Scientists now know that major ice streams can shut down, shifting rapid ice transport to other parts of the ice sheet, within a few thousand years. This was found in reconstructions of two ice streams, based on ice-penetrating radar scans of the Greenland ice sheet by a team led by the Alfred Wegener Institute.
How quickly the sea level rises in the future will greatly depend on how dynamic or stable the Greenland ice sheet is. In addition to melting on its base and surface, the sheet loses mass through ice streams – essentially conveyer belts for rapid ice transport from the inner sheet to its edge.
The paths of past ice streams can now be accurately reconstructed in the now glacier-free areas at the sheet’s edge, as the landforms they leave behind offer clearly visible clues.
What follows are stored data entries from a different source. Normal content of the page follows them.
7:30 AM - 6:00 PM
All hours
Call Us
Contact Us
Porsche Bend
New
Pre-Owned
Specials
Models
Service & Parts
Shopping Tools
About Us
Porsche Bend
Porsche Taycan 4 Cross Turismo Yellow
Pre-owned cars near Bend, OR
However, until recently, very little was known about the activity of past ice streams in the interior Greenland ice sheet, since the area is difficult to monitor.
The solution is cutting-edge measuring technologies like high-resolution radar systems that can penetrate the ice to map structures that lie several thousand meters below the surface of the ice sheet.
“Thanks to our ice-penetrating radar data, we can show how quickly the Greenland ice sheet’s ice transport system reconfigured itself. Major ice streams can ‘shut down’ within a few thousand or even several hundred years, while others appear elsewhere at a similar speed. Until now, no-one had any idea that the streams of this scale could change so quickly,” explained AWI glaciologist Dr. Steven Franke, first author of the study.